Splunk Search

How can I reset the "search timeframe" based on data in results?

vbumgarner
Contributor

Is there any way to "reset" the "search timeframe" so that all the "commands that bin" will honor a new "search timeframe" instead of the timeframe used in the original query?

Background:
I have some data where _time doesn't mean anything useful, and I reset _time in the query itself. timechart/bin/sparkline seem to doggedly pay attention to the timeframe from the original query.
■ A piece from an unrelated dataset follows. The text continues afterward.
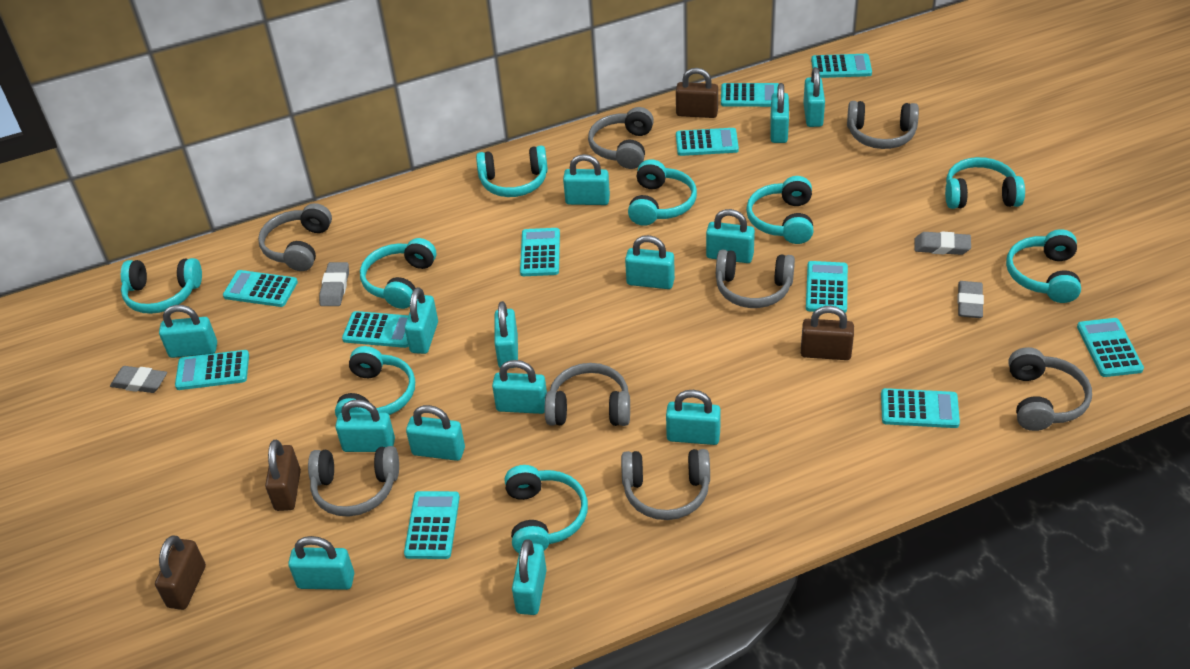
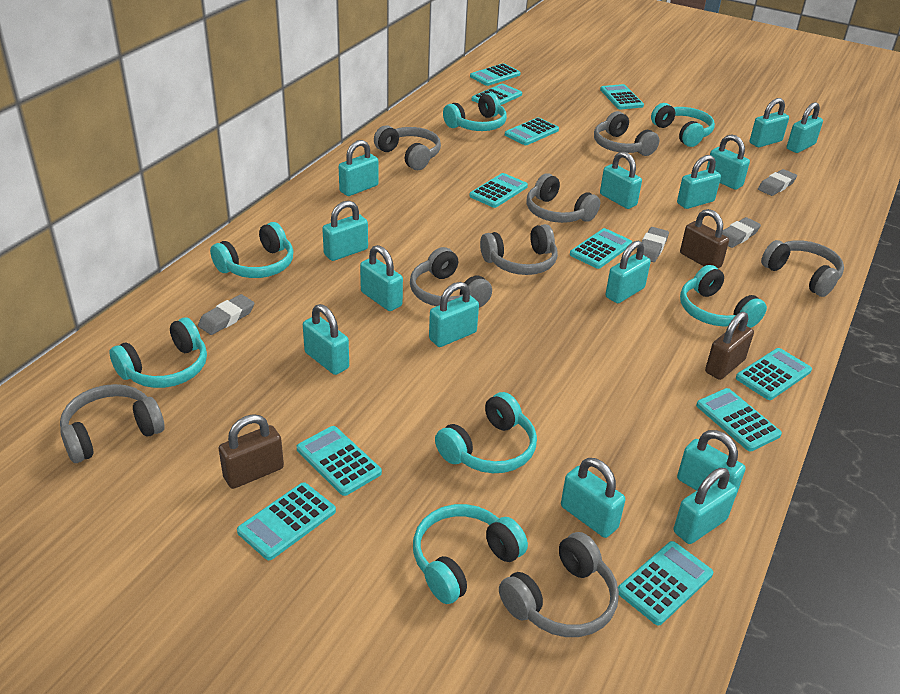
brown padlock: [155,535,206,610] [265,440,301,511] [676,68,718,118] [801,306,854,360] = 4 -> [218,414,284,489] [680,209,729,268] [705,312,754,380] = 3
turquoise headphones: [121,258,202,314] [335,346,415,417] [360,238,436,309] [476,145,548,197] [505,465,588,553] [628,159,697,226] [746,176,813,244] [945,157,1025,209] [1006,229,1081,303] = 9 -> [110,317,207,388] [210,222,293,278] [413,504,528,604] [435,392,537,473] [443,93,507,131] [651,103,715,147] [680,265,767,328] = 7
Is there any way in the query to "reset" what "earliest" and "latest" are, using eventstats or similar, so that downstream commands use the calculated timeframe?

0 Karma

gergelybata
Explorer

Can you identify the "interesting" earliest/latest time and pass them as variable using the | map command?
Or if you only need a custom length sparkline with a special start/end condition (e.g. value larger than 100), you can edit the sparkline field using mv.... commands. E.g. Leaving only 10 tailing zeros at the end of the sparkline (fieldname=spcount and sorry about the regexp):

| nomv spcount | eval spcount =replace(spcount,"(##__SPARKLINE__##,[0-9,]+[1-9]{1},)\S+(0,0,0,0,0,0,0,0,0,0)$|(##__SPARKLINE__##,[0-9,]+)","\1\2\3") |  makemv delim="," setsv=true spcount
0 Karma

vbumgarner
Contributor

Interesting. If I handed it to map, I'm afraid I'd be pinned to the limits of a subsearch, but it's an interesting idea.

I ended up doing something much like your example, but it's a pain, and certainly not easy to explain to anyone else.
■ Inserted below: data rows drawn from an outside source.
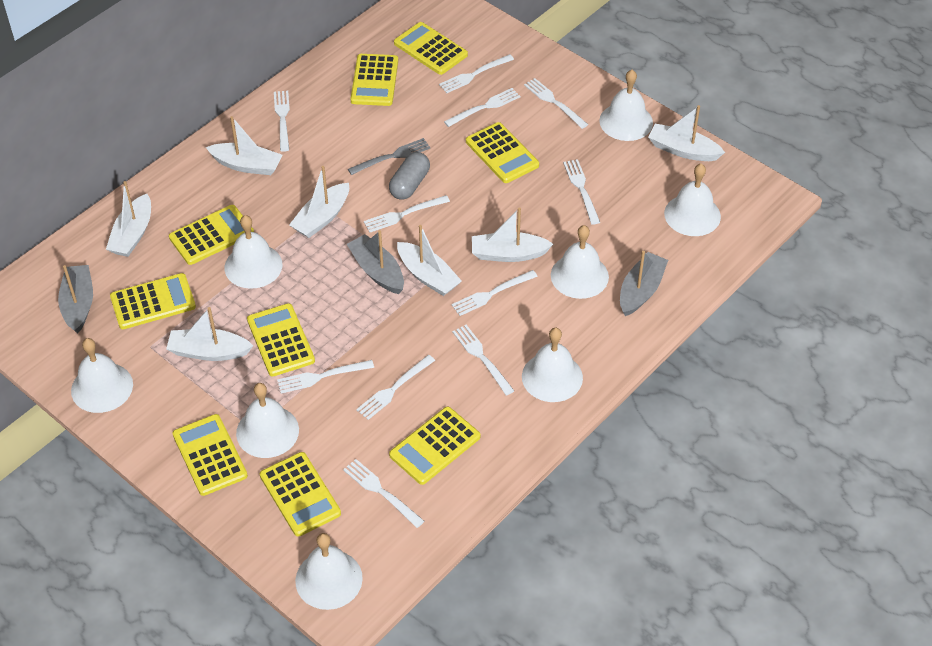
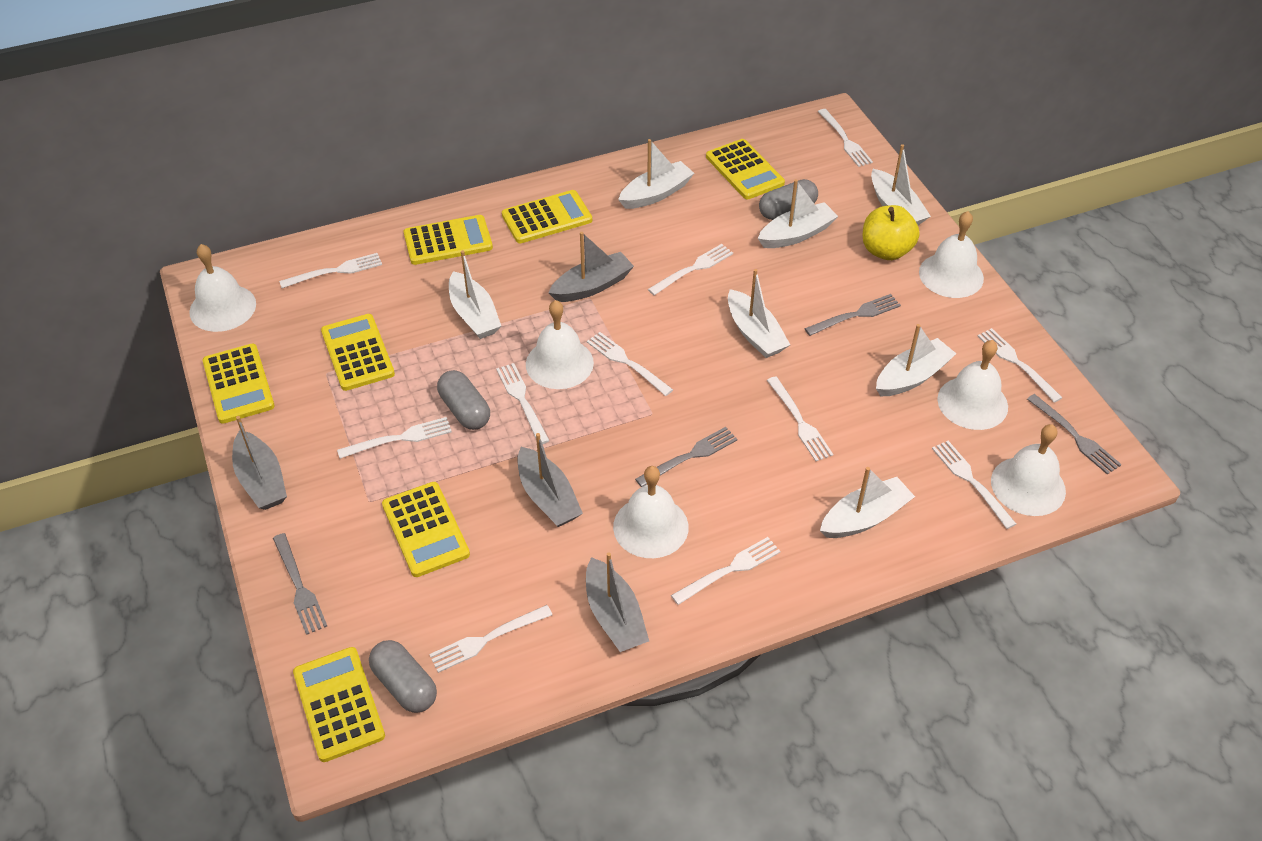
grey boat: [58,265,93,334] [347,230,404,294] [620,251,668,316] = 3 -> [232,416,287,510] [517,433,583,527] [548,232,634,302] [586,552,649,652] = 4
grey capsule: [389,152,430,200] = 1 -> [369,640,437,713] [437,370,490,430] [759,179,818,220] = 3
grey fork: [348,138,430,175] = 1 -> [273,533,327,635] [635,427,738,487] [804,294,901,336] [1027,394,1122,475] = 4
white bell: [71,338,133,413] [225,215,282,289] [236,383,299,458] [295,533,363,610] [522,328,583,402] [551,225,609,299] [599,70,653,141] [664,164,721,236] = 8 -> [189,244,256,332] [526,300,594,389] [613,466,689,558] [919,211,984,298] [937,340,1008,430] [991,424,1066,516] = 6
yellow apple: none = 0 -> [862,205,920,260] = 1
yellow calculator: [110,273,196,329] [169,205,254,265] [173,414,248,496] [247,303,315,377] [260,452,341,537] [350,54,398,106] [389,407,480,485] [394,22,468,75] [466,122,539,183] = 9 -> [202,344,275,424] [293,647,385,762] [321,314,395,391] [382,482,470,577] [404,215,493,265] [502,190,592,243] [706,139,785,199] = 7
What you absolutely can't do is something like this:

search ... | eval _time=fieldX | timechart fixedrange=false bins=100 count by fieldY 

I believe it bins everything at some range relevant to the original query, which in my case ends up being a bin size of a second. So, you end up with thousands of bins.

I think I'd be set if I could do something like...
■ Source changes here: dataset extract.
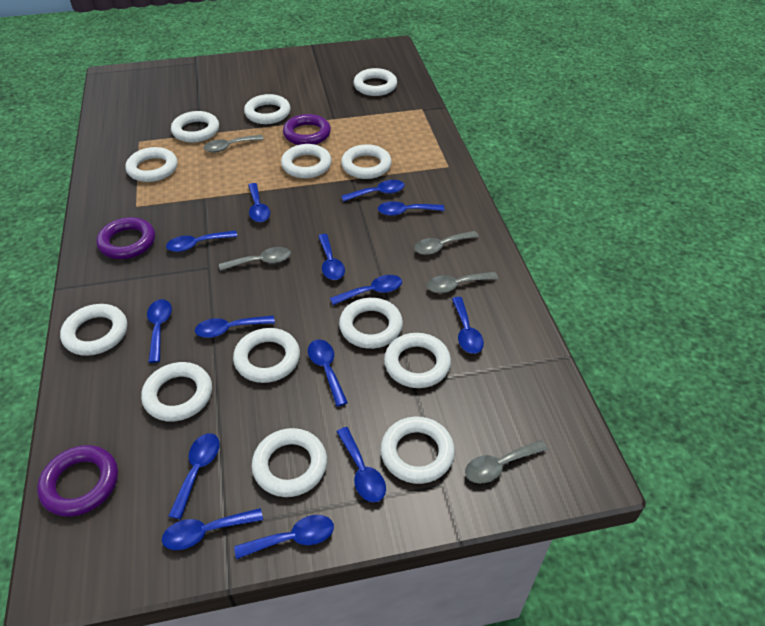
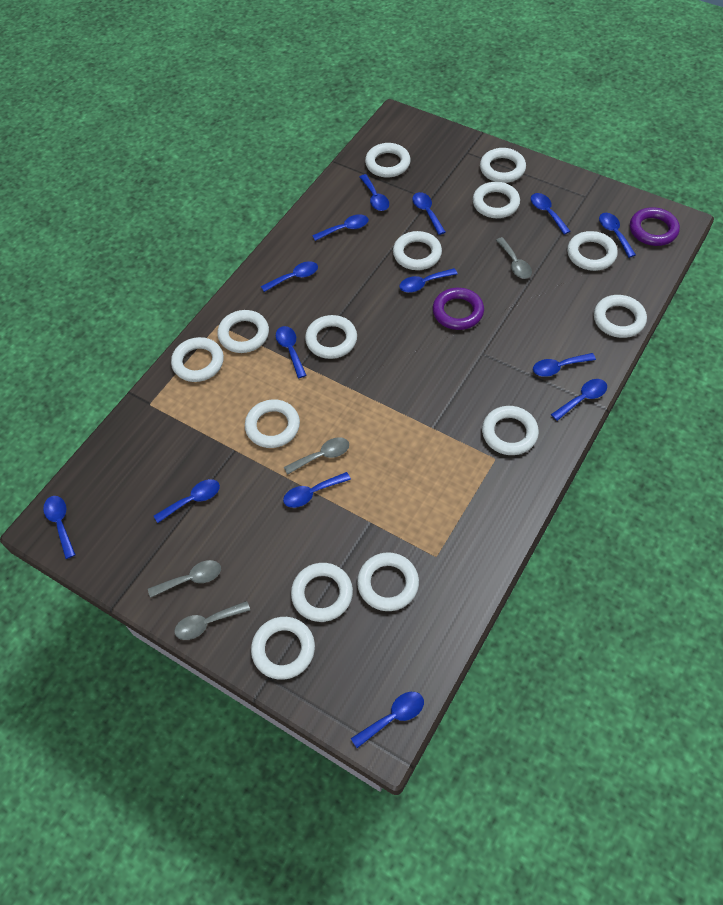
grey spoon: [204,135,264,152] [219,247,291,271] [414,231,479,255] [427,272,498,293] [465,440,548,483] = 5 -> [148,560,221,598] [174,601,250,640] [284,437,349,475] [496,237,532,279] = 4
purple ring: [37,445,118,517] [96,217,155,259] [283,114,331,145] = 3 -> [433,288,484,330] [630,207,680,246] = 2
white ring: [60,304,127,356] [125,147,177,182] [141,362,212,422] [171,111,219,143] [233,328,300,383] [244,94,290,124] [252,428,327,497] [281,144,332,178] [339,298,403,349] [341,144,392,179] [353,68,397,96] [381,417,455,484] [384,333,451,388] = 13 -> [171,337,224,382] [218,310,269,353] [245,399,300,448] [251,617,315,680] [291,563,353,622] [305,315,357,359] [357,552,419,611] [365,143,411,178] [393,231,442,270] [473,182,520,218] [480,148,526,183] [482,406,539,455] [567,231,618,271] [594,295,647,338] = 14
search ... | eval _time=fieldX | eventstats min(_time) as _search_earliest max(_time) as _search_latest | timechart fixedrange=100 bins=20 count by fieldY
0 Karma

niketn
Legend

If your sparkline are not dependent on timeseries data, you can use Pie sparkline instead (or bullet or box-plot).

Refer to my answers for other options available with sparklines: https://answers.splunk.com/answers/474127/pie-chart-sparkline-to-see-filling-ratio-of-splunk.html

PS: As informed, officially supported sparkline visualizations are only line, bar and area, but other sparklines from http://omnipotent.net/jquery.sparkline/#s-about, seem to work as well.

____________________________________________
| makeresults | eval message= "Happy Splunking!!!"
0 Karma

vbumgarner
Contributor

I am dependent on time data, but the time data isn't in the timeframe of the original query. The timeframe of the original query isn't relevant.